◆ Task to carry out ◆
Repeat the data as given. Images do not go in the copy.

----

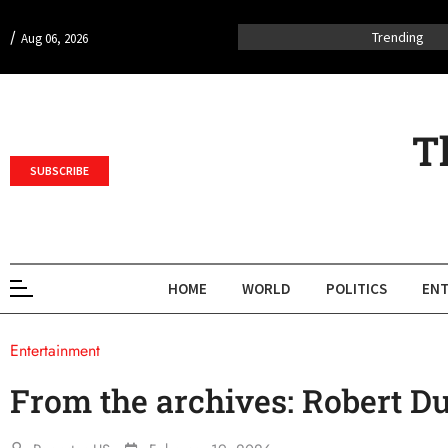
/
Trending
Aug 06, 2026
T
SUBSCRIBE
HOME
WORLD
POLITICS
ENT
Entertainment
From the archives: Robert Du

----

◆ Exercise result ◆
/
Trending
Aug 06, 2026
T
SUBSCRIBE
HOME
WORLD
POLITICS
ENT
Entertainment
From the archives: Robert Du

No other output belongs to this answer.